Benicio del Toro still looks around Hollywood and sees the same missing piece: A collective, undeniable wave of storytelling that treats Latino life in the U.S. as something bigger than a side plot. In a new interview with Variety, del Toro puts it plainly, then challenges himself and the next generation to finish what the industry keeps postponing.

Benicio del Toro is still waiting for the “movement”

Del Toro knows what it means to break through. He remains “one of only a handful of Latino actors to win an Academy Award,” as Variety notes, and he carries that perspective without sugarcoating the gap. “I still haven’t seen a Latino movement,” he told Variety. “There was an African American movement with Spike Lee, Denzel Washington, and Don Cheadle. There are a lot of filmmakers, and it’s amazing. The Italian American story has been told. Latino is somewhat different.”

The real issue is stories, not visibility

Yes, the industry looks louder and more diverse than it did when he started. Del Toro acknowledges that shift directly. “I think there’s more opportunity now for Latino actors because there’s more opportunity for actors in general, so much content, so many platforms,” he told Variety. Then he draws the line between casting and culture. “But when it comes to stories, I don’t think we’re there yet.”

Benicio del Toro wants the full map of Latino America on screen

When del Toro says “Latino,” he is not talking about a single community, a single accent, or a single city. He names the story’s scale: Hollywood keeps shrinking. “I don’t think we’re there when it comes to stories of the Hispanic story in the United States, and that includes Puerto Rico, every different Latino that lives, whether it’s in Florida, Chicago, California, New York, Texas, New Mexico,” he told Variety. “There are a lot of Latinos in this country.”

Latino representation in Hollywood still trails the numbers

Del Toro’s frustration lands in a moment when the data keeps echoing the same point. In a Los Angeles Times interview, Eva Longoria said, “We’re severely underrepresented in TV and film, and it’s getting worse.” She added, “Five years ago, we made up, like, 7% of TV and film, and now we’re 4%. It’s actually going in the wrong direction.” And the numbers back it up: UCLA’s 2025 Hollywood Diversity Report found “1% of Latino performers were leading roles in top theatrical films,” with “4.3% of Latino directors” and “2.1% of Latino writers” involved in last year’s top films.

Benicio del Toro thinks the camera might need to turn toward him

Del Toro does not frame himself as a savior. He frames directing as a responsibility and a possibility. “I like to get behind the camera and tell a story about that,” he told Variety. “That’s something I would like to do. I’m not saying that I’m that voice. That voice is right now probably in high school, or they’re in college right now, and are about to break out. It’s going to happen.”

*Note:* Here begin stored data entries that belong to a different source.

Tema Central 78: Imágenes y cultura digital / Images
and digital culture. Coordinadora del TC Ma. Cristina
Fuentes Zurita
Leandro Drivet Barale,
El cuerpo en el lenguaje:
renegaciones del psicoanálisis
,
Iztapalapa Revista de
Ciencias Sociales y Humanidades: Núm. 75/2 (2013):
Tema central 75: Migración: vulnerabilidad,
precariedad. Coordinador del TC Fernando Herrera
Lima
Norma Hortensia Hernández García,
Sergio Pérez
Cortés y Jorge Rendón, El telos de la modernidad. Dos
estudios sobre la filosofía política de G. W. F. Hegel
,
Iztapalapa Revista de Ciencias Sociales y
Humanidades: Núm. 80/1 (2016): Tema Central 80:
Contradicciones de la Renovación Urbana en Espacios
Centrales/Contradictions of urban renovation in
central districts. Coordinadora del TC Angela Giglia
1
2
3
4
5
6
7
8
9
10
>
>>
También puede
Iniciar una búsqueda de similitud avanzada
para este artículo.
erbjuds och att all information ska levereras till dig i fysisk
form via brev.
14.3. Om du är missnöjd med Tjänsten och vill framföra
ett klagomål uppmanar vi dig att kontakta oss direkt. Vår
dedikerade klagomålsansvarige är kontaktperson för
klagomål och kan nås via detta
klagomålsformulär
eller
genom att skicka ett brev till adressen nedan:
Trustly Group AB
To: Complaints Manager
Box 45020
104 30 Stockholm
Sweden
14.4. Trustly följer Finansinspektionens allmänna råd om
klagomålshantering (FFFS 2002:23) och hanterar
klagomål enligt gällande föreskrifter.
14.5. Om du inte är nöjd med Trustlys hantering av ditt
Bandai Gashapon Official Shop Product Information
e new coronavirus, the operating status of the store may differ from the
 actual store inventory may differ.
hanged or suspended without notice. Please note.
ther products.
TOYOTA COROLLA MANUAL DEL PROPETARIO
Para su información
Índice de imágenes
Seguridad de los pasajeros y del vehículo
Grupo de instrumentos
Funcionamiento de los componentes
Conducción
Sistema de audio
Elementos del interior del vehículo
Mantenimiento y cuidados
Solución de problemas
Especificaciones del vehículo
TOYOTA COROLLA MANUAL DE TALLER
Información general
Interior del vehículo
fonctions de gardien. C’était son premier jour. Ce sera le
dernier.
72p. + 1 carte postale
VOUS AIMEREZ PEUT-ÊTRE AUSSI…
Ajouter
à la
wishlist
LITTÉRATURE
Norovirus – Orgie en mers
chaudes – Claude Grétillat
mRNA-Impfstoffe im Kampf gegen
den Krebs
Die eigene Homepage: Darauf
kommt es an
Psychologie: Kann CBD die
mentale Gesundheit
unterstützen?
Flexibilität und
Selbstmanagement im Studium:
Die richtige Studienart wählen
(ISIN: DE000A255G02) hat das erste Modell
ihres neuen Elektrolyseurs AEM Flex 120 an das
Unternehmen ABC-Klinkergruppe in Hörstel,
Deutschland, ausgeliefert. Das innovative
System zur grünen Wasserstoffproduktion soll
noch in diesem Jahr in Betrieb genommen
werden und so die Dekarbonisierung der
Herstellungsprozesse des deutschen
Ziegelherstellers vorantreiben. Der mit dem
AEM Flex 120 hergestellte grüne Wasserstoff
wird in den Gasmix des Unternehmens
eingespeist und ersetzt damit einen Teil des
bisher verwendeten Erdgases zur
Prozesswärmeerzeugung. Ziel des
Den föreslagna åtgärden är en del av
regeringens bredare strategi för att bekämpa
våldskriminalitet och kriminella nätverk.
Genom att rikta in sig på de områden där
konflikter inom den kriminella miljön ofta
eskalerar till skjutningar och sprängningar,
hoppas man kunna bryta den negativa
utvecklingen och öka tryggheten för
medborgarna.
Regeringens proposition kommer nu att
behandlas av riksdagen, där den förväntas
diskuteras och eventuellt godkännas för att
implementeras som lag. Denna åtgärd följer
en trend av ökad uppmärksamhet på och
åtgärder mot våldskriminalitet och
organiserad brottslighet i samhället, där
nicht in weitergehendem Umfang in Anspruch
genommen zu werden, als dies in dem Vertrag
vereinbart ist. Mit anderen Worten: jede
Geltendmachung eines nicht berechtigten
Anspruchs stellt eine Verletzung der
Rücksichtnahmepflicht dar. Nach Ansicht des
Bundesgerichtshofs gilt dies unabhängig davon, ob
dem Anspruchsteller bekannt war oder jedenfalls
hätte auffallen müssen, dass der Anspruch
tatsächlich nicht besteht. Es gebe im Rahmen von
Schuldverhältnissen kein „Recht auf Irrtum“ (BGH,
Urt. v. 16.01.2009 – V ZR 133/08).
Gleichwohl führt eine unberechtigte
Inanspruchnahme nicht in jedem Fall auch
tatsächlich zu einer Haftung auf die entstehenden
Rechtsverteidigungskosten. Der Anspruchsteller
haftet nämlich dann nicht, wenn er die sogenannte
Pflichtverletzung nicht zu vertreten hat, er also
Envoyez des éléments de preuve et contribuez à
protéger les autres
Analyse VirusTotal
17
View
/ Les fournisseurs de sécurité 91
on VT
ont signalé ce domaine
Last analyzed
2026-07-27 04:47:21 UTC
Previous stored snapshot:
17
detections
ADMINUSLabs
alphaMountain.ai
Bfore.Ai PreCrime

He returns to that idea again, with more specificity about what he wants to say. “I’ve had an incredible education on cinema,” he said, referring to the filmmakers and projects that shaped him. “I want to maybe get behind and tell a story that comes from me, being American, being Latino, and the experience of being a Latino in this time and world that we’re in.”

The industry argument keeps writing itself in dollars

The representation gap also carries a financial contradiction Hollywood rarely addresses out loud. McKinsey research covering releases from 2013 to 2022 reported that Latinos held “4 percent of lead roles in theatrical films and television shows, and 7 percent on streaming series,” despite comprising “19 percent of the US population.” Mother Jones notes the “crowning irony” that Latinos show up heavily as audiences, citing McKinsey findings that Latinos had the highest per capita spending at cinemas and that movies with Latino talent in key roles “made 58 percent more money at the global box office.” It also cites an estimate that the industry could add “$12 billion to $18 billion” annually by improving Latino representation.

Benicio del Toro is talking about craft, discipline, and who gets to last

Part of what makes del Toro’s take hit harder is that he pairs the big structural critique with a working actor’s mindset. While discussing Paul Thomas Anderson’s direction, he describes a mantra that doubles as survival advice. “Get back on defense,” Anderson told him, del Toro recalled to Variety. “Don’t get bogged down on things. Just keep looking, being. Think about the next play.”

Then, when the conversation turns to endurance and hope, del Toro makes it even simpler. “The worst thing would be to quit,” he told Variety. “You can’t quit.”

The next Latino wave might already be loading

Del Toro’s most telling note is not despair. It is expectation. He does not ask whether Latino storytelling will arrive. He talks like it is already on its way, just not fully funded, fully trusted, or fully let in the room yet. “I’m always hoping that there’s more opportunity and there’s more stories,” he told Variety. Then he points toward the people who will force the industry to catch up. “That voice is right now probably in high school, or they’re in college right now, and are about to break out.”

If Hollywood wants the next era to feel real, it has to stop treating Latino life like a niche genre and start treating it like the country. Del Toro has done his part on screen. Now he is asking the machine to meet the audience where it already is.